*** Given records ***

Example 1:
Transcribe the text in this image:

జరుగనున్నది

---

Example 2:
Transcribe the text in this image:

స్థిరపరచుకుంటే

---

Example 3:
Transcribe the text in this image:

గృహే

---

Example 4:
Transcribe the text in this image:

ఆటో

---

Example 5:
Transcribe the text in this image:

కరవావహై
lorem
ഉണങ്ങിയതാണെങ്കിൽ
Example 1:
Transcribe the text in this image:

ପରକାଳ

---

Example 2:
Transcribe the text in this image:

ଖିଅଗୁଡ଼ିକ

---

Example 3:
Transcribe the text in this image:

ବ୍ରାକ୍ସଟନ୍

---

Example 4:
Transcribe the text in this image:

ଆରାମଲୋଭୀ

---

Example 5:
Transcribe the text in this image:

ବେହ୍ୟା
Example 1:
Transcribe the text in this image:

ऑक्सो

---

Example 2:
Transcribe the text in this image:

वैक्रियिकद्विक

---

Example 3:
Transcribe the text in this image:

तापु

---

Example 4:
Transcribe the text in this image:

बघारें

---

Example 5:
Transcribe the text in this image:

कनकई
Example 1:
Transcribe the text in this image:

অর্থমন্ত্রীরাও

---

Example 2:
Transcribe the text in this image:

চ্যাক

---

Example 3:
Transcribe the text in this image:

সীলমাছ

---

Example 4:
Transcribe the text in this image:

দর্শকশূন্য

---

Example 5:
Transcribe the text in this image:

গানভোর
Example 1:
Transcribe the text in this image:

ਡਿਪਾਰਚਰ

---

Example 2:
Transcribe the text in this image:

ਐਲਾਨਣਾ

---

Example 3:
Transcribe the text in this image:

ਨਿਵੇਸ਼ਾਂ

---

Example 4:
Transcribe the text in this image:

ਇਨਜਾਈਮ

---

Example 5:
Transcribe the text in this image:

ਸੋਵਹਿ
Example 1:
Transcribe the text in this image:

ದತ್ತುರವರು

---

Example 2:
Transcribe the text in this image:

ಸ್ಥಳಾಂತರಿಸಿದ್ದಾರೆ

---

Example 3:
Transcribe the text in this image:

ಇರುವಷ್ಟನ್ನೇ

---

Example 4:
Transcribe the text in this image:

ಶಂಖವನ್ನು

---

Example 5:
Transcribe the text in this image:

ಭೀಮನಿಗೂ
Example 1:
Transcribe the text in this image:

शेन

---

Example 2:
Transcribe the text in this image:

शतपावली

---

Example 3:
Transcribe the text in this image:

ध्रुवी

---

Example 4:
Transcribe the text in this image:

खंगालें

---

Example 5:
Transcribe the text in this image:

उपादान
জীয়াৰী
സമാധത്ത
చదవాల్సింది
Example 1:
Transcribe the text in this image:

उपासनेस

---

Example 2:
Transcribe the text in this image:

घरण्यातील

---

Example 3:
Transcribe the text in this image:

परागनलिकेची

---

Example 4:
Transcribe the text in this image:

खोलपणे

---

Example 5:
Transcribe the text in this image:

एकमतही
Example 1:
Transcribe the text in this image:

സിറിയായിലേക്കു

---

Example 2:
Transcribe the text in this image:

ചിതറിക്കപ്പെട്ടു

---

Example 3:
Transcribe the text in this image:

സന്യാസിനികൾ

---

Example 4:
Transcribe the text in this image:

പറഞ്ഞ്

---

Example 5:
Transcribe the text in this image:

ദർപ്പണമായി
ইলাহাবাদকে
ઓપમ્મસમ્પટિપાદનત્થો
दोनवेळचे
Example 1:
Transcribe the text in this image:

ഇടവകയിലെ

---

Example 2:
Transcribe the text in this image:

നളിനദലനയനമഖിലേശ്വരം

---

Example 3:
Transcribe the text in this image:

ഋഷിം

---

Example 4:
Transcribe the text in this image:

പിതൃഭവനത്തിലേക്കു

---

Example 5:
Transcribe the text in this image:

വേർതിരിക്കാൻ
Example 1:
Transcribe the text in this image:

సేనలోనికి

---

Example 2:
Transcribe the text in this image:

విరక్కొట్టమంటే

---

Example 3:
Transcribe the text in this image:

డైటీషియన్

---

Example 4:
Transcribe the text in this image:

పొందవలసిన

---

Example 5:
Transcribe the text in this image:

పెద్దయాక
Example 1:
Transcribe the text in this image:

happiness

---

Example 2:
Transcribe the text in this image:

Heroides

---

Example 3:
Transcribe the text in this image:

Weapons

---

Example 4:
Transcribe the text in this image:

***

* **What is needed**: Only an exact copy of the data above will do.

* **Task result**:
Example 1:
Transcribe the text in this image:

జరుగనున్నది

---

Example 2:
Transcribe the text in this image:

స్థిరపరచుకుంటే

---

Example 3:
Transcribe the text in this image:

గృహే

---

Example 4:
Transcribe the text in this image:

ఆటో

---

Example 5:
Transcribe the text in this image:

కరవావహై
lorem
ഉണങ്ങിയതാണെങ്കിൽ
Example 1:
Transcribe the text in this image:

ପରକାଳ

---

Example 2:
Transcribe the text in this image:

ଖିଅଗୁଡ଼ିକ

---

Example 3:
Transcribe the text in this image:

ବ୍ରାକ୍ସଟନ୍

---

Example 4:
Transcribe the text in this image:

ଆରାମଲୋଭୀ

---

Example 5:
Transcribe the text in this image:

ବେହ୍ୟା
Example 1:
Transcribe the text in this image:

ऑक्सो

---

Example 2:
Transcribe the text in this image:

वैक्रियिकद्विक

---

Example 3:
Transcribe the text in this image:

तापु

---

Example 4:
Transcribe the text in this image:

बघारें

---

Example 5:
Transcribe the text in this image:

कनकई
Example 1:
Transcribe the text in this image:

অর্থমন্ত্রীরাও

---

Example 2:
Transcribe the text in this image:

চ্যাক

---

Example 3:
Transcribe the text in this image:

সীলমাছ

---

Example 4:
Transcribe the text in this image:

দর্শকশূন্য

---

Example 5:
Transcribe the text in this image:

গানভোর
Example 1:
Transcribe the text in this image:

ਡਿਪਾਰਚਰ

---

Example 2:
Transcribe the text in this image:

ਐਲਾਨਣਾ

---

Example 3:
Transcribe the text in this image:

ਨਿਵੇਸ਼ਾਂ

---

Example 4:
Transcribe the text in this image:

ਇਨਜਾਈਮ

---

Example 5:
Transcribe the text in this image:

ਸੋਵਹਿ
Example 1:
Transcribe the text in this image:

ದತ್ತುರವರು

---

Example 2:
Transcribe the text in this image:

ಸ್ಥಳಾಂತರಿಸಿದ್ದಾರೆ

---

Example 3:
Transcribe the text in this image:

ಇರುವಷ್ಟನ್ನೇ

---

Example 4:
Transcribe the text in this image:

ಶಂಖವನ್ನು

---

Example 5:
Transcribe the text in this image:

ಭೀಮನಿಗೂ
Example 1:
Transcribe the text in this image:

शेन

---

Example 2:
Transcribe the text in this image:

शतपावली

---

Example 3:
Transcribe the text in this image:

ध्रुवी

---

Example 4:
Transcribe the text in this image:

खंगालें

---

Example 5:
Transcribe the text in this image:

उपादान
জীয়াৰী
സമാധത്ത
చదవాల్సింది
Example 1:
Transcribe the text in this image:

उपासनेस

---

Example 2:
Transcribe the text in this image:

घरण्यातील

---

Example 3:
Transcribe the text in this image:

परागनलिकेची

---

Example 4:
Transcribe the text in this image:

खोलपणे

---

Example 5:
Transcribe the text in this image:

एकमतही
Example 1:
Transcribe the text in this image:

സിറിയായിലേക്കു

---

Example 2:
Transcribe the text in this image:

ചിതറിക്കപ്പെട്ടു

---

Example 3:
Transcribe the text in this image:

സന്യാസിനികൾ

---

Example 4:
Transcribe the text in this image:

പറഞ്ഞ്

---

Example 5:
Transcribe the text in this image:

ദർപ്പണമായി
ইলাহাবাদকে
ઓપમ્મસમ્પટિપાદનત્થો
दोनवेळचे
Example 1:
Transcribe the text in this image:

ഇടവകയിലെ

---

Example 2:
Transcribe the text in this image:

നളിനദലനയനമഖിലേശ്വരം

---

Example 3:
Transcribe the text in this image:

ഋഷിം

---

Example 4:
Transcribe the text in this image:

പിതൃഭവനത്തിലേക്കു

---

Example 5:
Transcribe the text in this image:

വേർതിരിക്കാൻ
Example 1:
Transcribe the text in this image:

సేనలోనికి

---

Example 2:
Transcribe the text in this image:

విరక్కొట్టమంటే

---

Example 3:
Transcribe the text in this image:

డైటీషియన్

---

Example 4:
Transcribe the text in this image:

పొందవలసిన

---

Example 5:
Transcribe the text in this image:

పెద్దయాక
Example 1:
Transcribe the text in this image:

happiness

---

Example 2:
Transcribe the text in this image:

Heroides

---

Example 3:
Transcribe the text in this image:

Weapons

---

Example 4:
Transcribe the text in this image:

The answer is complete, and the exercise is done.